Poppycock:A chronicle of the stupidest things ever said.
1.25.2006 11:18am
frankcross (mail):
They are married. Vanderbilt is not exactly a mid-major. And the breakthrough would be a Ph.D program housed in a law school
1.25.2006 1:55pm
mikemccann (mail) (www):
Just wanted to add my 2 cents: Kip Viscusi is an outstanding professor, and a huge addition to Vanderbilt Law. I am one of his former students, who very much enjoyed his teaching-style. He was also very accessible outside-of-class, and provided terrific advice, be it on school-related matters or job pursuits etc. He's also a prolific scholar with very innovative and useful publications on cognitive biases and heuristics.
1.25.2006 2:11pm
Nobody Special:
It is in the world of law schools, where you have Top 10, Top 20 or so, then "first tier."

Stuff in that generic category, which, if memory serves, is where Vanderbilt falls, is pretty mid-major for the legal world.
1.25.2006 2:17pm
Just thought I'd mention something about Joni Hersch, since most commenters are discussing Viscusi. I know nothing about her research, but I had her for econometrics as an undergrad, and she was an amazing teacher. I have never seen somebody get so excited about best linear unbiased estimates. (That's what it's called, right? It was a while ago.)
1.25.2006 2:26pm
frankcross (mail):
Vanderbilt is generally considered a top 20 law school.
1.25.2006 2:30pm
Kip (mail):
Thanks for all these interesting comments and questions. Our new program is a PhD program in law and economics offered by the law school, not by a companion economics department. The majority of the core courses will be developed specifically by economists on the law school faculty for our program. We will be admitting students next year for the Fall 2007, and we hope you encourage your students to check us out. And yes, Joni Hersch and I are married. Kip
1.25.2006 3:23pm
Harriet Miers' Law Partner:
This really disturbs me because I think this is absolutely the wrong idea. There is no reason for a law school to be running a PhD program. Law schools are for the training of lawyers.
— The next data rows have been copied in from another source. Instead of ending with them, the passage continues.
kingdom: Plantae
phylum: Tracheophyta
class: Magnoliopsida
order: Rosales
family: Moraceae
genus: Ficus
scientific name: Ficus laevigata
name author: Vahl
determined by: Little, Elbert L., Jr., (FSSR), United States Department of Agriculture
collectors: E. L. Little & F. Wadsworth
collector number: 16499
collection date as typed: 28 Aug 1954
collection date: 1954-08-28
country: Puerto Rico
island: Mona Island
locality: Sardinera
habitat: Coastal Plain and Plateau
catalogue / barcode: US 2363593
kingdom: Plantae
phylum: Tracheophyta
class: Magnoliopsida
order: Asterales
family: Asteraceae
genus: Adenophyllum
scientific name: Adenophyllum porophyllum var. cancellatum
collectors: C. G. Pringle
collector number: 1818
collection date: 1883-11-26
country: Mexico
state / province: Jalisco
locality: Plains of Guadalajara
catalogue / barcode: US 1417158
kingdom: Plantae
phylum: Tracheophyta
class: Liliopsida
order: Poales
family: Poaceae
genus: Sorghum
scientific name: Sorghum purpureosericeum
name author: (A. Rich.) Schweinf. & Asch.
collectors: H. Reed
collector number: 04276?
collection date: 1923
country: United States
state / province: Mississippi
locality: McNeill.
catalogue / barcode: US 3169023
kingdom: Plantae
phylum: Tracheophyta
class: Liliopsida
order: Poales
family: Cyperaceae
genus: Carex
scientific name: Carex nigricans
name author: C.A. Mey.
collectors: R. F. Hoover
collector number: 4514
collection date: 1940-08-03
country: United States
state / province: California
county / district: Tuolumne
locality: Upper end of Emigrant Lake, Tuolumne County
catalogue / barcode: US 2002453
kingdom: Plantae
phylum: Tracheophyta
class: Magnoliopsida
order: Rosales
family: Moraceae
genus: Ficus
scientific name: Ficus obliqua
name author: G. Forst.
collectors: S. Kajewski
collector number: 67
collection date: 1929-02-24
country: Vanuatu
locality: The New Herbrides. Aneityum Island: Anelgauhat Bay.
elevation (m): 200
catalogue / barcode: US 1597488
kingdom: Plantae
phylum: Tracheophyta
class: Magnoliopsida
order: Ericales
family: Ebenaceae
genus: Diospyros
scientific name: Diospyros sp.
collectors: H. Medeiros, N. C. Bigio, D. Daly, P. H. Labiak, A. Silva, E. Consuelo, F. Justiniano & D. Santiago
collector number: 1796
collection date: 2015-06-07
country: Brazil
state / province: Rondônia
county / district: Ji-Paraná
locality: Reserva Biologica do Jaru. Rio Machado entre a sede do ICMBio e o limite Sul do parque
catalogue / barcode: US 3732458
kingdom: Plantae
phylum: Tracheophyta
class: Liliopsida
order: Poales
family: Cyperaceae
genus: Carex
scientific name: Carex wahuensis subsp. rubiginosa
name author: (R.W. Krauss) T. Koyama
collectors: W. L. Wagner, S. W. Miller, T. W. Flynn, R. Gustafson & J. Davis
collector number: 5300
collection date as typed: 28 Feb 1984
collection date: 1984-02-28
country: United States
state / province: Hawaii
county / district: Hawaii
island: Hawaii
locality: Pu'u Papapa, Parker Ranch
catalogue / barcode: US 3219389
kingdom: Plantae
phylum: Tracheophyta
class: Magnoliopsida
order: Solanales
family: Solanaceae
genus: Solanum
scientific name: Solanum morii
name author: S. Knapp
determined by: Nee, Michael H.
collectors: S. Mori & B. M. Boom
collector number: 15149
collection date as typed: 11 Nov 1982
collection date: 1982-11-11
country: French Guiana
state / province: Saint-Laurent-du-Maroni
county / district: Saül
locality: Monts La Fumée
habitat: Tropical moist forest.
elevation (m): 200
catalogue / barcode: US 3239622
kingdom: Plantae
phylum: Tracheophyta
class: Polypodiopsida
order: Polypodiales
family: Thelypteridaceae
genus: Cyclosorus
We already have enough trouble with scholars mucking up the law with unfathomable theories that are not relevant to or relied up on by judges and practioners. Law reviews used to be full of articles that were relevant and helpful to those who actually practice law. Law schools have been cited by just about everyone for failing to turn out competent practioners. If you want to be economics professor, go to graduate school but stay out of law school.
1.25.2006 3:47pm
I agree that the biggest risk of this program is the "jack-of-all-trades-master-of-none" issue. If Vanderbilt manages to give these dual-degree candidates the necessary foundations in the respective law and econ fields, and then is able to capitalize on tailored hybrid courses to give them an edge other dual degree grads won't have, it may prove a success. As for it being a coup for Vanderbilt to attract these two, I think it undoubtedly is . . . just as it would be a coup for almost any school outside of the HarvYaleStanColumChicago group to do so. My recollection is that, by almost every measure I've seen published, Vanderbilt has long been solidly top 20 in terms of faculty quality and the students it attracts.
1.25.2006 7:54pm
tia (mail) (www):
Vandy is a great school - all its professional programs are top twenty and they have great programs in the life sciences as well. whatever the case those students will be in that program for a long time at least 6 years.